To view an abstract, select an author from the vertical list on the left.

2009 Grants - Collins

The Role of JNK Signaling in APP Transport and Function

Catherine Collins, Ph.D.
University of Michigan
Ann Arbor, Michigan

2009 New Investigator Research Grant

Amyloid precursor protein (APP) is a key focus of research into the causes of Alzheimer's disease because it is the precursor to beta-amyloid, a fragment of APP that forms amyloid plaque, a characteristic feature of Alzheimer pathology. Once APP is made inside a cell, it is transported to different locations within that cell by specialized transport proteins. The final destination of APP strongly influences whether it is cut to form beta-amyloid, so scientists are working to understand the proteins and mechanisms that control the transport of APP.
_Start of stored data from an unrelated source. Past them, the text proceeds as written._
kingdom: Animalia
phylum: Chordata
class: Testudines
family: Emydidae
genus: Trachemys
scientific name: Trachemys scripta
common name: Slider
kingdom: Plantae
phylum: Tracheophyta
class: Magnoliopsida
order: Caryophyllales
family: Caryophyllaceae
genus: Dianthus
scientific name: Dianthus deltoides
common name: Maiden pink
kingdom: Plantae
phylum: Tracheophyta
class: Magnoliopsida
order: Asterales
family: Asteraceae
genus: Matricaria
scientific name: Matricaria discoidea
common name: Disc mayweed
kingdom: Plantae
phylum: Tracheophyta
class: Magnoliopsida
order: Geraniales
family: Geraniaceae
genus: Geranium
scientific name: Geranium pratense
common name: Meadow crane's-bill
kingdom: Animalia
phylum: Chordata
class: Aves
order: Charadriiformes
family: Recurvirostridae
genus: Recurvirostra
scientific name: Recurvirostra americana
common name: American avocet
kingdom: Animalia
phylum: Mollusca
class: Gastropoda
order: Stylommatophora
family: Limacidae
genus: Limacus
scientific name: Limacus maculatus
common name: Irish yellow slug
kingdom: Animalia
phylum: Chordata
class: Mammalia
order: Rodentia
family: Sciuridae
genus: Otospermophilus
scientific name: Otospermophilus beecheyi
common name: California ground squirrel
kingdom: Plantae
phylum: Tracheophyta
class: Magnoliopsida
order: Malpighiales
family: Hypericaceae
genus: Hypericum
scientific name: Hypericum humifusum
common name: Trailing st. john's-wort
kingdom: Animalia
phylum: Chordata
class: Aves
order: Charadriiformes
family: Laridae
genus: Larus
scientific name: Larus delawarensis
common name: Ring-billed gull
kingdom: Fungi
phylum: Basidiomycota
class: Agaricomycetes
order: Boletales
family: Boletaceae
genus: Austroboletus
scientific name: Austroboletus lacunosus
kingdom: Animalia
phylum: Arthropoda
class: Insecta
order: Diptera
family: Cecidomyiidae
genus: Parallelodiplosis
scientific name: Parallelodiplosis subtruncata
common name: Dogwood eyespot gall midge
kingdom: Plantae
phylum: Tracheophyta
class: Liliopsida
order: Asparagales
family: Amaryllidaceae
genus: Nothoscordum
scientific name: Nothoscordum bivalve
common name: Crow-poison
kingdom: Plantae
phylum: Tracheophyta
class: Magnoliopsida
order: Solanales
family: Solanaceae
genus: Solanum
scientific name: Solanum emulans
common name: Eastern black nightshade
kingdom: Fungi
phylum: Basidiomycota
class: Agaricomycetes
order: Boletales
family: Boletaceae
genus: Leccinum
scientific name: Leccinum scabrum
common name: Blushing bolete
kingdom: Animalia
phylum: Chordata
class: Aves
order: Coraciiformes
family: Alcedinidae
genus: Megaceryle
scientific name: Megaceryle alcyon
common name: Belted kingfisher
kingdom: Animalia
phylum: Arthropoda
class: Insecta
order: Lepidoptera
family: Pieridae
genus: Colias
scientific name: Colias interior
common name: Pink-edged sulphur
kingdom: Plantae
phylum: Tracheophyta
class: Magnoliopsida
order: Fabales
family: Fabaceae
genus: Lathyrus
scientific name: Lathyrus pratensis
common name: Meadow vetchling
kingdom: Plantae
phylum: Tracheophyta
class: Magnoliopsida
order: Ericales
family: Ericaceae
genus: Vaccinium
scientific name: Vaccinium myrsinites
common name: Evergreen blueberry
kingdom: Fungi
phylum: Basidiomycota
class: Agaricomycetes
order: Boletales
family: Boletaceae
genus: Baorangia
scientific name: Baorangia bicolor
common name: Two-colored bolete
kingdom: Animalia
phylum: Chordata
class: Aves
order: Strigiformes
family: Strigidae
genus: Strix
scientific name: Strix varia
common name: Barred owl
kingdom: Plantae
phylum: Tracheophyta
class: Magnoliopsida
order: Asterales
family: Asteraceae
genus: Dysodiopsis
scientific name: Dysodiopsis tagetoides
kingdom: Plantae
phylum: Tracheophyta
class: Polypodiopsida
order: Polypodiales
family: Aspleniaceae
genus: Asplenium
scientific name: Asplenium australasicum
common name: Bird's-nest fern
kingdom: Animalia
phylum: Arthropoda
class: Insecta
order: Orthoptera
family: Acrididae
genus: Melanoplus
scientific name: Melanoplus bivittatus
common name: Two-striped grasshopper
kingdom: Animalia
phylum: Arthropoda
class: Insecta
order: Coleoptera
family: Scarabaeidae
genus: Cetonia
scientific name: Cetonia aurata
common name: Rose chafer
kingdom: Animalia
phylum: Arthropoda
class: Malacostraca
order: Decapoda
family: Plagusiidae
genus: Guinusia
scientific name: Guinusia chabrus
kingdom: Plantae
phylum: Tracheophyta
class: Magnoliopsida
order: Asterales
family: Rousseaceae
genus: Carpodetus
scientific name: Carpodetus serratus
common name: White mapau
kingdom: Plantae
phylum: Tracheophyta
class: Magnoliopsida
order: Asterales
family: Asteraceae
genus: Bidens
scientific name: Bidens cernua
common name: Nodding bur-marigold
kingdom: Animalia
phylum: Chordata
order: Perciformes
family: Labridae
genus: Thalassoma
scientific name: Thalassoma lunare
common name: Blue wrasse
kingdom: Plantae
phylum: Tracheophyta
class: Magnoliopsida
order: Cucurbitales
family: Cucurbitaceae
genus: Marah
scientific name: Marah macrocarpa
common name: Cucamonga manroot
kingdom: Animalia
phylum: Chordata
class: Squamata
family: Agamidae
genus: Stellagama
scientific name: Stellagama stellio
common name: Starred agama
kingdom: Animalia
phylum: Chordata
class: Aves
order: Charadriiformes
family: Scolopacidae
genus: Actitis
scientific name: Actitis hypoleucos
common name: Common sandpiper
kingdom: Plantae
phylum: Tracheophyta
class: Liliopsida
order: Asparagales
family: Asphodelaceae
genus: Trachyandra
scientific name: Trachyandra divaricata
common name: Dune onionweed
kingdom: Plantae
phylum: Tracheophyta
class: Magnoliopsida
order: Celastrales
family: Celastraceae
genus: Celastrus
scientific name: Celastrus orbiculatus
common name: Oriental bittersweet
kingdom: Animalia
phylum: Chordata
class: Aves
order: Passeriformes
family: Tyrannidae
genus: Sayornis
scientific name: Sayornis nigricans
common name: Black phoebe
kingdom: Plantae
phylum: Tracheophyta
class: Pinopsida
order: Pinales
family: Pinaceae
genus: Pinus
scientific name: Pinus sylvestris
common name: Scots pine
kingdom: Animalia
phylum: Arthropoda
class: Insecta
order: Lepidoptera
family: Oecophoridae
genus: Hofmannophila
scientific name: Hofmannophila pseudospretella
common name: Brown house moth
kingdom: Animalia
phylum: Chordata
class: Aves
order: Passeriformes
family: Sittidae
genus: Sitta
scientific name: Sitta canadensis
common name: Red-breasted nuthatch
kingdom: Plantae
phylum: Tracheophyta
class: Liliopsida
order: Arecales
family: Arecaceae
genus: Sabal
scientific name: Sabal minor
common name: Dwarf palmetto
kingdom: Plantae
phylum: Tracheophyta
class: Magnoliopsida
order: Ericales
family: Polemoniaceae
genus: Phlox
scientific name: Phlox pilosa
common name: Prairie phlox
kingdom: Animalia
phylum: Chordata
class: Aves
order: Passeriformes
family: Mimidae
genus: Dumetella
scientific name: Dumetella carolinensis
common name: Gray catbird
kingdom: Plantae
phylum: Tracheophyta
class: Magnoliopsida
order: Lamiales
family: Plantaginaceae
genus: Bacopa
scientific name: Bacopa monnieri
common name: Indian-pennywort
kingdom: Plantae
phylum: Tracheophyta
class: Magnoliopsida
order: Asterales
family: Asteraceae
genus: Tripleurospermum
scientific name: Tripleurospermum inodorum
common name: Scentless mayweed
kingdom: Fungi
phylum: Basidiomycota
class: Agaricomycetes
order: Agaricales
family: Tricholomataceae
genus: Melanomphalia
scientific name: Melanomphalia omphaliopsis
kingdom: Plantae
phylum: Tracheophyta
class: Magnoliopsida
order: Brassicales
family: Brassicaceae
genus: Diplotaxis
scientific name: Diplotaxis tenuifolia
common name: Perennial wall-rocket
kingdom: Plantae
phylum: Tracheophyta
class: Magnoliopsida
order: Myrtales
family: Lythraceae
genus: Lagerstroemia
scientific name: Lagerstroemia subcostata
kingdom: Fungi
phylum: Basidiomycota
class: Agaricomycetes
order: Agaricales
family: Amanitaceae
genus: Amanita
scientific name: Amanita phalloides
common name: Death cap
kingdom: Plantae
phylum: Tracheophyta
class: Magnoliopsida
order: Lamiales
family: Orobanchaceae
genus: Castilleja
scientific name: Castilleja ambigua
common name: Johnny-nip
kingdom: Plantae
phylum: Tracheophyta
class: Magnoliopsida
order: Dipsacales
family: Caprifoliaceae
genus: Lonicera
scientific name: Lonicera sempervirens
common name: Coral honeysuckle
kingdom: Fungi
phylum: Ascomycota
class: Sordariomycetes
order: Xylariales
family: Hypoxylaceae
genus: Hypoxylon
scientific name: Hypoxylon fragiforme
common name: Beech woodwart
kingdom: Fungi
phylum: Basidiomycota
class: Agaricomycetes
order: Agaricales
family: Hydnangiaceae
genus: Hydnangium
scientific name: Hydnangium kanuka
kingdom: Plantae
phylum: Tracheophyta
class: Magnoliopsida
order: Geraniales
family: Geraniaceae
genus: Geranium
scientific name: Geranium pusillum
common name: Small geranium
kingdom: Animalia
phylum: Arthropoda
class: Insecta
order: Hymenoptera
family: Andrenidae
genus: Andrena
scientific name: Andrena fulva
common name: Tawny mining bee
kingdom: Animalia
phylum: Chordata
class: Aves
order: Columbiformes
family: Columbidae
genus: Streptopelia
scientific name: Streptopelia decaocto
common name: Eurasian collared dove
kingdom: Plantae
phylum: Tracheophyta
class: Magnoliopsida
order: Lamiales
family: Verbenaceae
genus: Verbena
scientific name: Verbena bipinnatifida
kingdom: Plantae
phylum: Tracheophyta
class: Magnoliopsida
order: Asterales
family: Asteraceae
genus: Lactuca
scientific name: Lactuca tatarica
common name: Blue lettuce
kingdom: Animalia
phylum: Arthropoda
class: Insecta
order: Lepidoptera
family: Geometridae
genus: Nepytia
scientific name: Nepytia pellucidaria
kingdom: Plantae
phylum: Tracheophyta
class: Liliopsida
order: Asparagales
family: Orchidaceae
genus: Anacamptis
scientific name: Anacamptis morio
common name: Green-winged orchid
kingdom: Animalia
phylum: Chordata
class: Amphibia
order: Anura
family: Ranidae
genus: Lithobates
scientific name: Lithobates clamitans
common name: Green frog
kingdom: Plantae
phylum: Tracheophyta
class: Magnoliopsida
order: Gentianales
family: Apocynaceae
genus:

Catherine Collins, Ph.D. and colleagues are studying an APP transport pathway that involves a protein called JIP1. JIP1 is known as a "scaffolding" protein, providing support and transport activity for nerve cells. JIP1 interacts with other proteins called JNKs (jun-N-terminal kinases) which perform important signaling functions within the cell. The JNK protein is of particular interest because it is known to be activated in Alzheimer's disease, in which it might be part of a signaling pathway leading to cell death.

Dr. Collins and colleagues proposed to study APP and its interactions with JIP1 and JNK using a common genetic model, the fruit fly. They plan to use imaging and biochemical studies to examine how signaling through the JNK pathway affects the transport of APP. Because the genetics of the fruit fly are so well characterized and accessible, the researchers will be able to insert genes that will be used to visualize the activity of the JNK signaling pathway. This method will allow the researches to determine if JNK signaling controls the transport of APP, or alternatively, if excess APP causes activation of the JNKI pathway leading to cell death. These studies will shed light on the mechanisms leading to APP-associated toxicity in nerve cells, and may help to identify potential targets for the development of treatments for Alzheimer's disease.